You can use new.target to determine whether whether its instantiated by ES6 class function or function constructor

class Person1 {
  constructor(name) {
    this.name = name;
    console.log(new.target) // => // => [Class: Person1]
  }
}

function Person2(){
  this.name='cc'
  console.log(new.target) // => [Function: Person2]
}

Answer 7

Although it's not directly related, but if the class, constructor or function is generated by you and you want to know whether you should call the function or instantiate an object using new keyword, you can do that by adding a custom flag in the prototype of the constructor or class. You can certainly tell a class from a function using methods mentioned in other answers (such as toString). However, if your code is transpiled using babel, it would certainly be a problem.

To make it simpler, you can try the following code -

class Foo{
  constructor(){
    this.someProp = 'Value';
  }
}
Foo.prototype.isClass = true;

or if using constructor function -

function Foo(){
  this.someProp = 'Value';
}
Foo.prototype.isClass = true;

and you can check whether it's class or not by checking on the prototype property.

if(Foo.prototype.isClass){
  //It's a class
}

This method obviously won't work if the class or function is not created by you. React.js uses this method to check whether the React Component is a Class Component or a Function Component. This answer is taken from Dan Abramov's blog post

Answer 8

I know that this is a very old question, but I have been wondering the same thing recently, specifically because React throws an error if you try to use a function as a class component (such as if you set up babel to transform classes into functions, which I had). I sat for a while, and was able to come up with this:

function isClass(f) {
  return typeof f === "function" && (() => { try { f(); return false } catch { return true } })();
}

isClass(function() {}); //false
isClass(() => {}); //false
isClass(class {}); //true

This is based on the fact that ES6 classes require the usage of the new keyword, and throws an error if it is missing. The function first checks to see if the type of the passed argument is a function, which applies to both classes and functions.
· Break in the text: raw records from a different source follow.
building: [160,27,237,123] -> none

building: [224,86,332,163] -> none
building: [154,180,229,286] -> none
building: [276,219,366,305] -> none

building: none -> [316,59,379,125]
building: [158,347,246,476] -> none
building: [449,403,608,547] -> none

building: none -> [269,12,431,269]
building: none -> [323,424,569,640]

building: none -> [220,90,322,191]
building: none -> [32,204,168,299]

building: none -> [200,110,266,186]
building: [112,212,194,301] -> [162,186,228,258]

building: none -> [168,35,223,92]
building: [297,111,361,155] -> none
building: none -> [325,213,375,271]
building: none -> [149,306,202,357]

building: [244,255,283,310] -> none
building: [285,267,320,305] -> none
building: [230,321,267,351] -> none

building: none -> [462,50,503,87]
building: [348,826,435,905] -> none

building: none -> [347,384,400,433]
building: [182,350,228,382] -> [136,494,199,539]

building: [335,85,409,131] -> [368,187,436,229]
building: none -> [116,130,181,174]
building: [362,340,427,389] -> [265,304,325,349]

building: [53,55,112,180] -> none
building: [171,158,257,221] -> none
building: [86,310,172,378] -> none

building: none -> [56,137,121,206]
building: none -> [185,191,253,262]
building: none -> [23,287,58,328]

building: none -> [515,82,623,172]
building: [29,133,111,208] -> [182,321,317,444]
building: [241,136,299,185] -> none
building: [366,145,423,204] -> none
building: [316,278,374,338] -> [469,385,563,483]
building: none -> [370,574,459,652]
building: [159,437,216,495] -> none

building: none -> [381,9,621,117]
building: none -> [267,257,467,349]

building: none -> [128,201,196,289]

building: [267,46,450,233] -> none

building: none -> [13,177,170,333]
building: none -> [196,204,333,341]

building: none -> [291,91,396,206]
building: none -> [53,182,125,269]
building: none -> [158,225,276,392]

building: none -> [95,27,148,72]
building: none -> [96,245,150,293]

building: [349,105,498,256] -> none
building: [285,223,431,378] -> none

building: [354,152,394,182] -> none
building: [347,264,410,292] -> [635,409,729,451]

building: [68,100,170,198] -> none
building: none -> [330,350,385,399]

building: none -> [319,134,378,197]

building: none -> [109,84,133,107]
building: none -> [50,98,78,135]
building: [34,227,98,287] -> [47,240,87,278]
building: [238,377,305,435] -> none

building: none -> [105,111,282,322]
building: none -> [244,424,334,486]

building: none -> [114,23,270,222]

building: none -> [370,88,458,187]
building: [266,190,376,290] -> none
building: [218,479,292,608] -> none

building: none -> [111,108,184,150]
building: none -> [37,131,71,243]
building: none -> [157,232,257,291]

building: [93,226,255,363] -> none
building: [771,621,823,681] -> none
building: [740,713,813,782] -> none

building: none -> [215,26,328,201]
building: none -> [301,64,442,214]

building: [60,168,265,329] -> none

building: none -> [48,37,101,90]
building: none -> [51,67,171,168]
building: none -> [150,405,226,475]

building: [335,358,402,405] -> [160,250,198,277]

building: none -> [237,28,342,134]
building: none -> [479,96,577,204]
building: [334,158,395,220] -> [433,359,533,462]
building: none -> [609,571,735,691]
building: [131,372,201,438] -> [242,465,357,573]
It then attempts to call it without the new keyword, something that can only be done by a normal function. Keep in mind, however, that this can be fooled if the function throws an error if it checks to see if it is being called with new through a method like if (!(this instanceof ConstructorName)) throw:

isClass(function Constructor() {
  if (!(this instanceof Constructor)) throw new Error();
}); // true

function isClass(f) {
  return typeof f === "function" && (() => { try { f(); return false } catch { return true } })();
}

console.log(isClass(function() {})); //false
console.log(isClass(() => {})); //false
console.log(isClass(class {})); //true

console.log(isClass(function Constructor() {
  if (!(this instanceof Constructor)) throw new Error();
})); // true

Answer 9

function isClass(obj) {
  return 'class' === obj.toString().split(' ')[0];
}

Answer 10

if I understood ES6 correctly using class has the same effect as if you were typing

var Foo = function(){}
var Bar = function(){
 Foo.call(this);
}
Bar.prototype = Object.create(Foo.prototype);
Bar.prototype.constructor = Bar;

syntax error when typing MyClass() without keyword new is just to prevent polluting global space with variables intended to be used by object.

var MyClass = function(){this.$ = "my private dollar"; return this;}

if you have

// $ === jquery
var myObject = new MyClass();
// $ === still jquery
// myObject === global object

but if you do

var myObject = MyClass();
// $ === "My private dollar"

because this in Constructor called as function refers to global object, but when called with keyword new Javascript first creates new empty object and then calls the constructor on it.